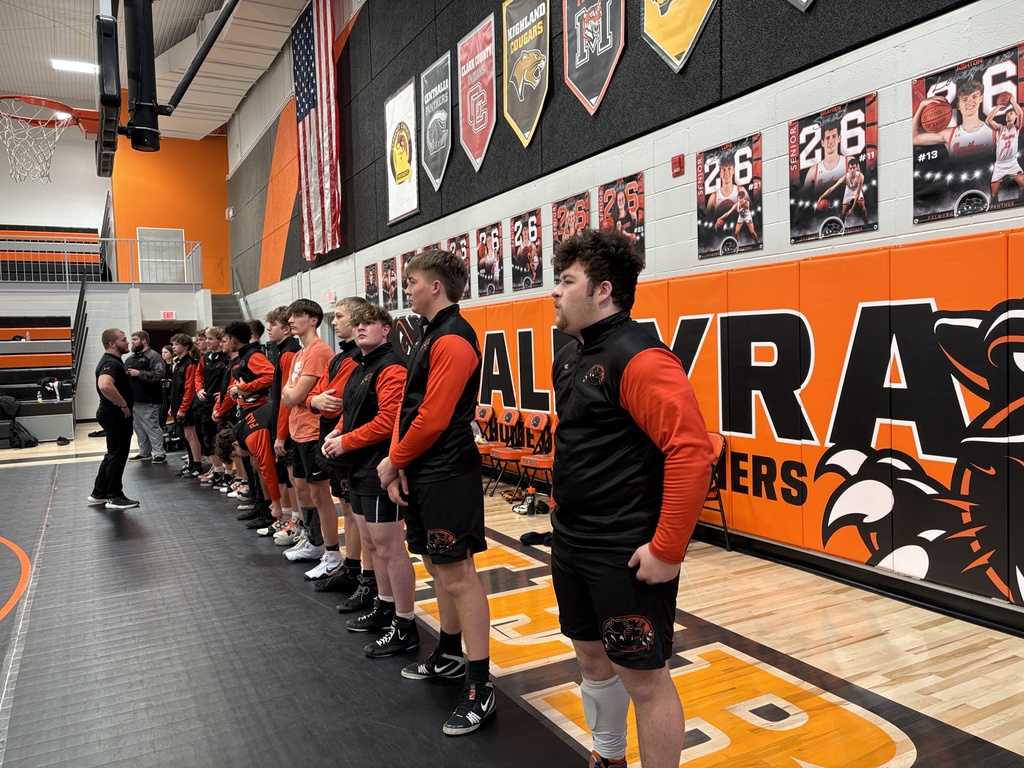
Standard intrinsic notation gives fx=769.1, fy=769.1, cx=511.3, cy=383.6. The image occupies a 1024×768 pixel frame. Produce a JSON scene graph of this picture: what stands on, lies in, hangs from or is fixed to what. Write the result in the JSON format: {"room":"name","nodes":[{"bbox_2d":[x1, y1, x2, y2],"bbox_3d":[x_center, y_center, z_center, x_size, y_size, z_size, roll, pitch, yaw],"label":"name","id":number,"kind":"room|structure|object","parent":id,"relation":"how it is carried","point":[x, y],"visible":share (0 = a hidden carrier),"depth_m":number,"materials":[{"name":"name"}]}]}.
{"room":"gym","nodes":[
{"label":"gym","id":0,"kind":"room"},
{"bbox_2d":[0,110,228,428],"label":"back wall","id":1,"kind":"structure","parent":0,"point":[1,173],"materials":[{"name":"paint"}]},
{"bbox_2d":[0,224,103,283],"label":"bleachers","id":2,"kind":"object","parent":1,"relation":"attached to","point":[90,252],"visible":0.74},
{"bbox_2d":[0,235,203,286],"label":"balcony railing","id":3,"kind":"object","parent":1,"relation":"attached to","point":[66,274],"visible":0.89,"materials":[{"name":"metal"}]},
{"bbox_2d":[138,227,185,283],"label":"door","id":4,"kind":"structure","parent":1,"relation":"in","point":[179,239],"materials":[{"name":"white"}]},
{"bbox_2d":[160,310,175,319],"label":"exit sign","id":5,"kind":"object","parent":1,"relation":"attached to","point":[170,315],"visible":0.98,"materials":[{"name":"red plastic"}]},
{"bbox_2d":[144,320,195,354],"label":"doorway","id":6,"kind":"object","parent":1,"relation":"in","point":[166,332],"visible":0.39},
{"bbox_2d":[0,0,312,140],"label":"ceiling","id":7,"kind":"structure","parent":0,"point":[47,24],"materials":[{"name":"white paint"}]},
{"bbox_2d":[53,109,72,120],"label":"ceiling light","id":8,"kind":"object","parent":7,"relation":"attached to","point":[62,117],"visible":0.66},
{"bbox_2d":[52,58,98,73],"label":"ceiling light","id":9,"kind":"object","parent":7,"relation":"attached to","point":[58,63],"visible":0.81,"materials":[{"name":"white"}]},
{"bbox_2d":[94,0,238,165],"bbox_3d":[-2.487,-2.974,5.380,1.203,2.624,1.823,-3,4,-29],"label":"hoop support","id":10,"kind":"object","parent":7,"relation":"hanging from","point":[115,102],"visible":0.96,"depth_m":5.24,"materials":[{"name":"black metal"}]},
{"bbox_2d":[0,95,93,182],"bbox_3d":[-4.890,-2.490,7.906,0.892,0.858,1.040,-3,4,-29],"label":"basketball hoop","id":11,"kind":"object","parent":10,"relation":"attached to","point":[60,104],"visible":0.98,"depth_m":7.95,"materials":[{"name":"orange metal"}]},
{"bbox_2d":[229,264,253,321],"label":"stair railing","id":12,"kind":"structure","parent":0,"point":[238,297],"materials":[{"name":"grey metal"}]},
{"bbox_2d":[0,423,1023,767],"bbox_3d":[-2.654,1.174,5.974,6.663,0.121,14.609,-3,4,-29],"label":"floor","id":13,"kind":"structure","parent":0,"point":[908,659],"depth_m":3.30,"materials":[{"name":"brown wood"}]},
{"bbox_2d":[0,394,37,447],"bbox_3d":[-7.717,0.567,11.903,0.562,0.757,0.381,-3,4,-29],"label":"backpack","id":14,"kind":"object","parent":13,"relation":"on","point":[13,429],"visible":0.99,"depth_m":11.85,"materials":[{"name":"black fabric"}]},
{"bbox_2d":[0,315,74,441],"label":"bleachers","id":15,"kind":"object","parent":13,"relation":"on","point":[68,360],"visible":0.89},
{"bbox_2d":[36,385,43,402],"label":"bottle","id":16,"kind":"object","parent":15,"relation":"on","point":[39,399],"visible":0.98,"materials":[{"name":"plastic"}]},
{"bbox_2d":[37,377,67,401],"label":"bag","id":17,"kind":"object","parent":15,"relation":"on","point":[43,384],"visible":0.95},
{"bbox_2d":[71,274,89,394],"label":"stair railing","id":18,"kind":"object","parent":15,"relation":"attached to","point":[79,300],"visible":0.71,"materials":[{"name":"black metal"}]},
{"bbox_2d":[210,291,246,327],"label":"staircase","id":19,"kind":"structure","parent":13,"relation":"on","point":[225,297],"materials":[{"name":"grey"}]},
{"bbox_2d":[0,451,601,767],"bbox_3d":[-2.783,1.174,5.095,3.157,0.014,8.115,-3,4,-29],"label":"floor mat","id":20,"kind":"object","parent":13,"relation":"on","point":[130,545],"visible":0.86,"depth_m":3.49,"materials":[{"name":"black rubber"}]},
{"bbox_2d":[87,329,139,508],"bbox_3d":[-3.748,0.327,7.181,0.610,1.565,0.458,0,3,28],"label":"man","id":21,"kind":"object","parent":20,"relation":"on","point":[119,399],"visible":0.99,"depth_m":7.02},
{"bbox_2d":[123,330,167,461],"bbox_3d":[-4.778,0.154,9.934,0.670,1.629,0.469,0,3,18],"label":"man","id":22,"kind":"object","parent":20,"relation":"on","point":[143,411],"visible":0.96,"depth_m":9.81},
{"bbox_2d":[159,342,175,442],"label":"person","id":23,"kind":"object","parent":20,"relation":"on","point":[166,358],"visible":0.42,"depth_m":11.32},
{"bbox_2d":[173,330,202,479],"bbox_3d":[-3.625,0.238,8.776,0.516,1.597,0.580,-3,4,-29],"label":"man","id":24,"kind":"object","parent":20,"relation":"on","point":[187,399],"visible":0.74,"depth_m":8.63},
{"bbox_2d":[202,326,230,486],"bbox_3d":[-2.971,0.245,7.949,0.517,1.598,0.554,-3,4,-29],"label":"man","id":25,"kind":"object","parent":20,"relation":"on","point":[217,356],"visible":0.48,"depth_m":7.81},
{"bbox_2d":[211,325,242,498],"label":"man","id":26,"kind":"object","parent":20,"relation":"on","point":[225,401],"visible":0.43,"depth_m":7.14},
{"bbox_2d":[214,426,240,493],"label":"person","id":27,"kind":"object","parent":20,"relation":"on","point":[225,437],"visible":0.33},
{"bbox_2d":[228,320,286,537],"bbox_3d":[-1.929,0.319,6.034,0.524,1.613,0.660,-3,4,-29],"label":"man","id":28,"kind":"object","parent":20,"relation":"on","point":[263,364],"visible":0.71,"depth_m":5.87},
{"bbox_2d":[258,305,298,541],"bbox_3d":[-1.600,0.300,5.632,0.471,1.621,0.499,-3,4,-29],"label":"man","id":29,"kind":"object","parent":20,"relation":"on","point":[276,317],"visible":0.43,"depth_m":5.49},
{"bbox_2d":[280,299,337,576],"bbox_3d":[-1.196,0.326,4.817,0.484,1.640,0.522,-3,4,-29],"label":"man","id":30,"kind":"object","parent":20,"relation":"on","point":[314,317],"visible":0.8,"depth_m":4.69},
{"bbox_2d":[311,297,372,609],"bbox_3d":[-0.814,0.378,4.230,0.517,1.613,0.523,-3,4,-29],"label":"man","id":31,"kind":"object","parent":20,"relation":"on","point":[348,306],"visible":0.44,"depth_m":4.09},
{"bbox_2d":[324,301,417,654],"bbox_3d":[-0.580,0.419,3.667,0.507,1.555,0.577,-3,4,-29],"label":"man","id":32,"kind":"object","parent":20,"relation":"on","point":[382,394],"visible":0.86,"depth_m":3.51},
{"bbox_2d":[373,249,493,736],"bbox_3d":[-0.249,0.377,3.031,0.489,1.709,0.595,-3,4,-29],"label":"man","id":33,"kind":"object","parent":20,"relation":"on","point":[448,409],"visible":0.99,"depth_m":2.88},
{"bbox_2d":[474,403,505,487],"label":"folding chair","id":34,"kind":"object","parent":13,"relation":"on","point":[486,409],"visible":0.56,"depth_m":7.66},
{"bbox_2d":[489,410,532,496],"bbox_3d":[0.052,0.655,7.148,0.473,0.763,0.444,-3,4,-29],"label":"folding chair","id":35,"kind":"object","parent":13,"relation":"on","point":[501,452],"visible":0.77,"depth_m":7.14,"materials":[{"name":"orange"}]},
{"bbox_2d":[512,490,548,515],"bbox_3d":[0.157,0.984,6.462,0.293,0.154,0.279,-3,4,-29],"label":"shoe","id":36,"kind":"object","parent":13,"relation":"on","point":[533,508],"visible":0.94,"depth_m":6.42,"materials":[{"name":"black"}]},
{"bbox_2d":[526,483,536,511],"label":"water bottle","id":37,"kind":"object","parent":13,"relation":"on","point":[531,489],"visible":0.87,"depth_m":6.42,"materials":[{"name":"plastic"}]},
{"bbox_2d":[515,412,554,503],"bbox_3d":[0.293,0.669,6.770,0.455,0.747,0.442,-3,4,-29],"label":"folding chair","id":38,"kind":"object","parent":13,"relation":"on","point":[535,467],"visible":0.66,"depth_m":6.81,"materials":[{"name":"orange"}]},
{"bbox_2d":[519,530,552,546],"bbox_3d":[0.225,1.064,5.359,0.304,0.081,0.257,-3,4,-29],"label":"black bag","id":39,"kind":"object","parent":13,"relation":"on","point":[533,536],"visible":0.65,"depth_m":5.32,"materials":[{"name":"black fabric"}]},
{"bbox_2d":[545,229,705,767],"bbox_3d":[0.348,0.412,2.173,0.515,1.625,0.624,-3,4,-29],"label":"man","id":40,"kind":"object","parent":13,"relation":"on","point":[575,388],"visible":0.99,"depth_m":2.00},
{"bbox_2d":[701,430,731,553],"bbox_3d":[1.127,0.719,5.110,0.478,0.767,0.441,-3,4,-29],"label":"folding chair","id":41,"kind":"object","parent":13,"relation":"on","point":[717,495],"visible":0.22,"depth_m":5.08,"materials":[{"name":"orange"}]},
{"bbox_2d":[221,0,1023,624],"bbox_3d":[-0.714,-2.507,9.023,0.279,7.284,18.907,-3,4,-29],"label":"right wall","id":42,"kind":"structure","parent":0,"point":[446,226],"depth_m":5.47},
{"bbox_2d":[291,0,341,259],"bbox_3d":[-2.973,-3.997,11.788,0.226,3.993,2.220,-3,4,-29],"label":"american flag","id":43,"kind":"object","parent":42,"relation":"attached to","point":[308,110],"visible":0.91,"depth_m":11.79,"materials":[{"name":"fabric"}]},
{"bbox_2d":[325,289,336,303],"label":"exit sign","id":44,"kind":"object","parent":42,"relation":"attached to","point":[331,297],"visible":0.89,"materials":[{"name":"red"}]},
{"bbox_2d":[364,261,378,303],"bbox_3d":[-1.992,-1.416,10.933,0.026,0.565,0.472,-3,4,-29],"label":"poster","id":45,"kind":"object","parent":42,"relation":"attached to","point":[369,282],"visible":0.96,"depth_m":10.90,"materials":[{"name":"paper"}]},
{"bbox_2d":[380,257,398,308],"bbox_3d":[-1.640,-1.348,10.324,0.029,0.658,0.518,-3,4,-29],"label":"poster","id":46,"kind":"object","parent":42,"relation":"attached to","point":[391,276],"visible":0.98,"depth_m":10.30,"materials":[{"name":"paper"}]},
{"bbox_2d":[399,250,414,308],"bbox_3d":[-1.266,-1.291,9.403,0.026,0.597,0.464,-3,4,-29],"label":"poster","id":47,"kind":"object","parent":42,"relation":"attached to","point":[405,259],"visible":0.4,"depth_m":9.46,"materials":[{"name":"paper"}]},
{"bbox_2d":[446,235,471,298],"bbox_3d":[-0.557,-1.259,8.310,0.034,0.630,0.494,-3,4,-29],"label":"poster","id":48,"kind":"object","parent":42,"relation":"attached to","point":[458,250],"visible":0.42,"depth_m":8.27,"materials":[{"name":"paper"}]},
{"bbox_2d":[475,222,503,297],"bbox_3d":[-0.222,-1.242,7.704,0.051,0.664,0.504,-3,4,-29],"label":"poster","id":49,"kind":"object","parent":42,"relation":"attached to","point":[492,274],"visible":0.99,"depth_m":7.69,"materials":[{"name":"paper"}]},
{"bbox_2d":[509,209,543,289],"bbox_3d":[0.128,-1.239,7.173,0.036,0.670,0.508,-3,4,-29],"label":"poster","id":50,"kind":"object","parent":42,"relation":"attached to","point":[518,246],"visible":0.98,"depth_m":7.16,"materials":[{"name":"paper"}]},
{"bbox_2d":[550,192,589,278],"bbox_3d":[0.502,-1.211,6.495,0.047,0.693,0.545,-3,4,-29],"label":"poster","id":51,"kind":"object","parent":42,"relation":"attached to","point":[556,209],"visible":0.62,"depth_m":6.49,"materials":[{"name":"paper"}]},
{"bbox_2d":[244,0,979,287],"bbox_3d":[-0.649,-3.699,8.173,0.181,4.120,13.270,-3,4,-29],"label":"acoustic panel","id":52,"kind":"object","parent":42,"relation":"attached to","point":[656,104],"visible":0.68,"depth_m":6.77,"materials":[{"name":"fabric"}]},
{"bbox_2d":[384,76,418,224],"bbox_3d":[-1.426,-2.986,9.939,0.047,1.609,0.942,-3,4,-29],"label":"white banner","id":53,"kind":"object","parent":52,"relation":"attached to","point":[412,196],"visible":0.98,"depth_m":9.92,"materials":[{"name":"white fabric"}]},
{"bbox_2d":[420,49,452,193],"bbox_3d":[-0.883,-3.001,8.931,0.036,1.442,0.805,-3,4,-29],"label":"banner","id":54,"kind":"object","parent":52,"relation":"attached to","point":[429,160],"visible":0.99,"depth_m":8.91,"materials":[{"name":"grey fabric"}]},
{"bbox_2d":[458,11,496,170],"bbox_3d":[-0.365,-3.000,8.004,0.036,1.401,0.798,-3,4,-29],"label":"banner","id":55,"kind":"object","parent":52,"relation":"attached to","point":[473,145],"visible":0.99,"depth_m":7.98,"materials":[{"name":"red fabric"}]},
{"bbox_2d":[502,0,550,147],"bbox_3d":[0.135,-2.943,7.028,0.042,1.418,0.812,-3,4,-29],"label":"banner","id":56,"kind":"object","parent":52,"relation":"attached to","point":[520,87],"visible":0.99,"depth_m":7.03,"materials":[{"name":"grey fabric"}]},
{"bbox_2d":[563,0,624,115],"bbox_3d":[0.652,-2.878,6.114,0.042,1.387,0.784,-3,4,-29],"label":"banner","id":57,"kind":"object","parent":52,"relation":"attached to","point":[586,59],"visible":0.98,"depth_m":6.14,"materials":[{"name":"grey fabric"}]},
{"bbox_2d":[640,0,716,73],"bbox_3d":[1.121,-2.802,5.137,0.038,1.406,0.839,-3,4,-29],"label":"banner","id":58,"kind":"object","parent":52,"relation":"attached to","point":[679,48],"visible":0.98,"depth_m":5.21,"materials":[{"name":"yellow fabric"}]},
{"bbox_2d":[787,0,813,11],"bbox_3d":[1.723,-2.792,4.334,0.032,1.289,0.899,-3,4,-29],"label":"pennant","id":59,"kind":"object","parent":52,"relation":"attached to","point":[804,1],"visible":0.96,"depth_m":4.48,"materials":[{"name":"grey"}]},
{"bbox_2d":[598,174,644,256],"bbox_3d":[0.835,-1.241,5.873,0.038,0.615,0.526,-3,4,-29],"label":"poster","id":60,"kind":"object","parent":42,"relation":"attached to","point":[615,203],"visible":0.77,"depth_m":5.83,"materials":[{"name":"paper"}]},
{"bbox_2d":[671,154,684,176],"bbox_3d":[1.183,-1.556,5.470,0.046,0.134,0.087,-3,4,-29],"label":"fire alarm","id":61,"kind":"object","parent":42,"relation":"attached to","point":[679,160],"visible":0.98,"depth_m":5.45,"materials":[{"name":"red plastic"}]},
{"bbox_2d":[424,228,1023,602],"bbox_3d":[0.832,0.019,6.258,0.100,1.698,7.782,-3,4,-29],"label":"wall padding","id":62,"kind":"object","parent":42,"relation":"attached to","point":[730,334],"visible":0.71,"depth_m":4.28,"materials":[{"name":"plastic"}]},
{"bbox_2d":[695,134,762,258],"bbox_3d":[1.383,-1.176,4.912,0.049,0.682,0.526,-3,4,-29],"label":"poster","id":63,"kind":"object","parent":42,"relation":"attached to","point":[726,173],"visible":0.99,"depth_m":4.89,"materials":[{"name":"black paper"}]},
{"bbox_2d":[789,93,878,242],"bbox_3d":[1.749,-1.149,4.194,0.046,0.685,0.532,-3,4,-29],"label":"poster","id":64,"kind":"object","parent":42,"relation":"attached to","point":[830,158],"visible":0.99,"depth_m":4.17,"materials":[{"name":"paper"}]},
{"bbox_2d":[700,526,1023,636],"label":"baseboard","id":65,"kind":"structure","parent":42,"relation":"attached to","point":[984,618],"depth_m":4.14,"materials":[{"name":"black rubber"}]},
{"bbox_2d":[912,42,1023,222],"bbox_3d":[2.135,-1.131,3.544,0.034,0.688,0.582,-3,4,-29],"label":"poster","id":66,"kind":"object","parent":42,"relation":"attached to","point":[961,162],"visible":0.99,"depth_m":3.55,"materials":[{"name":"paper"}]}
]}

— Work instruction —
From the listing above, pick out each line where the word "railing" appears.

— The answer —
{"bbox_2d":[0,235,203,286],"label":"balcony railing","id":3,"kind":"object","parent":1,"relation":"attached to","point":[66,274],"visible":0.89,"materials":[{"name":"metal"}]},
{"bbox_2d":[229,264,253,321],"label":"stair railing","id":12,"kind":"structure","parent":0,"point":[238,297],"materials":[{"name":"grey metal"}]},
{"bbox_2d":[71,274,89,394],"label":"stair railing","id":18,"kind":"object","parent":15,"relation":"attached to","point":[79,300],"visible":0.71,"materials":[{"name":"black metal"}]},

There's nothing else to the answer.